Rafi Eitan, a legendary Israeli Mossad spy who led the capture of Holocaust mastermind Adolf Eichmann, has died at the age of 92.
Mr Eitan led the mission to arrest a top Nazi official who went into hiding after World War II
- Because of Mr Eitan’s work, Eichmann was brought to trial, convicted of crimes against humanity and hanged
- The former spy went on to have a career in politics, serving as a party leader in his early 80s
Mr Eitan was one of the founders of Israel’s vaunted intelligence agency and among its most prominent figures in Israel and abroad.
The 1960 Mossad operation to capture Eichmann in Argentina and bring him to trial in Jerusalem remains one of the defining episodes in Israel’s history.
Known as the “architect of the Holocaust” for his role in coordinating the Nazi genocide policy, Eichmann fled Germany after World War II and assumed the name Ricardo Klement in Argentina.
Mr Eitan, who headed the seven-man team which travelled to Argentina, grabbed Eichmann on the way back to his Buenos Aires home, shoved him into a car and spirited him to a safe house.
In the back seat of the car, one agent shoved a gloved hand inside Eichmann’s mouth in case he had a cyanide pill hidden in a tooth, as some former top Nazis were known to have to foil their capture.
Mr Eitan identified Eichmann by searching his body for distinctive scars on his arm and stomach.
“And once I felt it I was convinced.
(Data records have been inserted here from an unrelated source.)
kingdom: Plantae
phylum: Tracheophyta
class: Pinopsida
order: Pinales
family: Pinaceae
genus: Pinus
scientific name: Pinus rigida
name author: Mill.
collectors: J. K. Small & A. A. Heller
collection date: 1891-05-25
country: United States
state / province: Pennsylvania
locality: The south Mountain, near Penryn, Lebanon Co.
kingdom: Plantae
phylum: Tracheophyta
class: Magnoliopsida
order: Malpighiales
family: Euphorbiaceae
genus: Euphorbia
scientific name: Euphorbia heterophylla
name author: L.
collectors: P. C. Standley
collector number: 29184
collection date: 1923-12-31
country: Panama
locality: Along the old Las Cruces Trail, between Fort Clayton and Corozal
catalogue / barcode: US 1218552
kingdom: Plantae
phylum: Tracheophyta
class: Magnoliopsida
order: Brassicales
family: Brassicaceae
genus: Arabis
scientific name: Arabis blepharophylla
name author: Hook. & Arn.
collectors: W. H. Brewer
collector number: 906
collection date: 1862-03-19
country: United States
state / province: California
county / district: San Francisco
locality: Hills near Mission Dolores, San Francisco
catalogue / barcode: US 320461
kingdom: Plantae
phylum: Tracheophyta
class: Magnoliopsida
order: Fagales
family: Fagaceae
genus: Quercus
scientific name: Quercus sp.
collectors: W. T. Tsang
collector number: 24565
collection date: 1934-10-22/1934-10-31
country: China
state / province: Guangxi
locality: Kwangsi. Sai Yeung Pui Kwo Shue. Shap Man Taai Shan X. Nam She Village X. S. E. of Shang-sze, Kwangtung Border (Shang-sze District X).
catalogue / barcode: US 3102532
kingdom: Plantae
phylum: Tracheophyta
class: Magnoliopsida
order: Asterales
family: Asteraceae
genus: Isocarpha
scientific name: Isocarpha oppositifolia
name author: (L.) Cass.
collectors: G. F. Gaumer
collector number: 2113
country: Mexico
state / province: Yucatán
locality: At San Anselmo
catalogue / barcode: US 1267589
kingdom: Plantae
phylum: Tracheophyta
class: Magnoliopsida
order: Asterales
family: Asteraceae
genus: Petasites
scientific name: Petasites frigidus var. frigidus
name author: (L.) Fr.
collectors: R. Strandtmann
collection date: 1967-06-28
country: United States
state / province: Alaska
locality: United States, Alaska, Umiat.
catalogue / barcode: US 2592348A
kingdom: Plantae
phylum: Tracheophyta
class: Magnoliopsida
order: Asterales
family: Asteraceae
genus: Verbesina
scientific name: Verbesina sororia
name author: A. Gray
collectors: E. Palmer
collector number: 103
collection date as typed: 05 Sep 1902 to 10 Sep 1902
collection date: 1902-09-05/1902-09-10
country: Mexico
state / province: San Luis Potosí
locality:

This is the man — we got Eichmann,” he recalled years later.
Eichmann’s ensuing trial brought to life the horrors of the Nazi Final Solution, which followed Eichmann’s blueprint for liquidating the entire Jewish population of Europe.
Eichmann was convicted in 1961 of war crimes and crimes against humanity.
He was hanged the following year — the only time Israel has carried out a judicial death sentence.
The mission was dramatised on screen in 1996 TV movie The Man Who Captured Eichmann and, more recently, in the 2018 film Operation Finale.
In 2016, more than 50 years after the trial, the Israeli government released Eichmann’s hand-written plea for clemency.
“There is a need to draw a line between the leaders responsible and the people like me forced to serve as mere instruments in the hands of the leaders,” Eichmann’s letter said.
“I was not a responsible leader, and as such do not feel myself guilty.”
Eichmann was hanged two days after writing the letter.
Mr Eitan, a friend of former Israeli prime minister Ariel Sharon, began his career fighting in the Palmach pre-state army, where he was wounded in battle and became partially deaf.
It was then he also earned his nickname, Stinky Rafi, after hiding in a pit of sewage while on a mission.
He went into business and later in life entered politics and scored an election sensation in 2006 as head of the Pensioners Party, garnering seven seats in the 120-seat parliament and becoming a Cabinet minister in Ehud Olmert’s government.
Mossad director Yossi Cohen said the majority of Mr Eitan’s exploits still remained unknown to the general public.
“The foundations that Rafi laid in the first years of the state are a significant layer in the activities of the Mossad even today,” he said.
“Rafi was among the heroes of the intelligence services of the State of Israel on countless missions on behalf of the security of Israel,” Israel’s Prime Minister Benjamin Netanyahu said.
“His wisdom, wit and commitment to the people of Israel and our state were without peer.”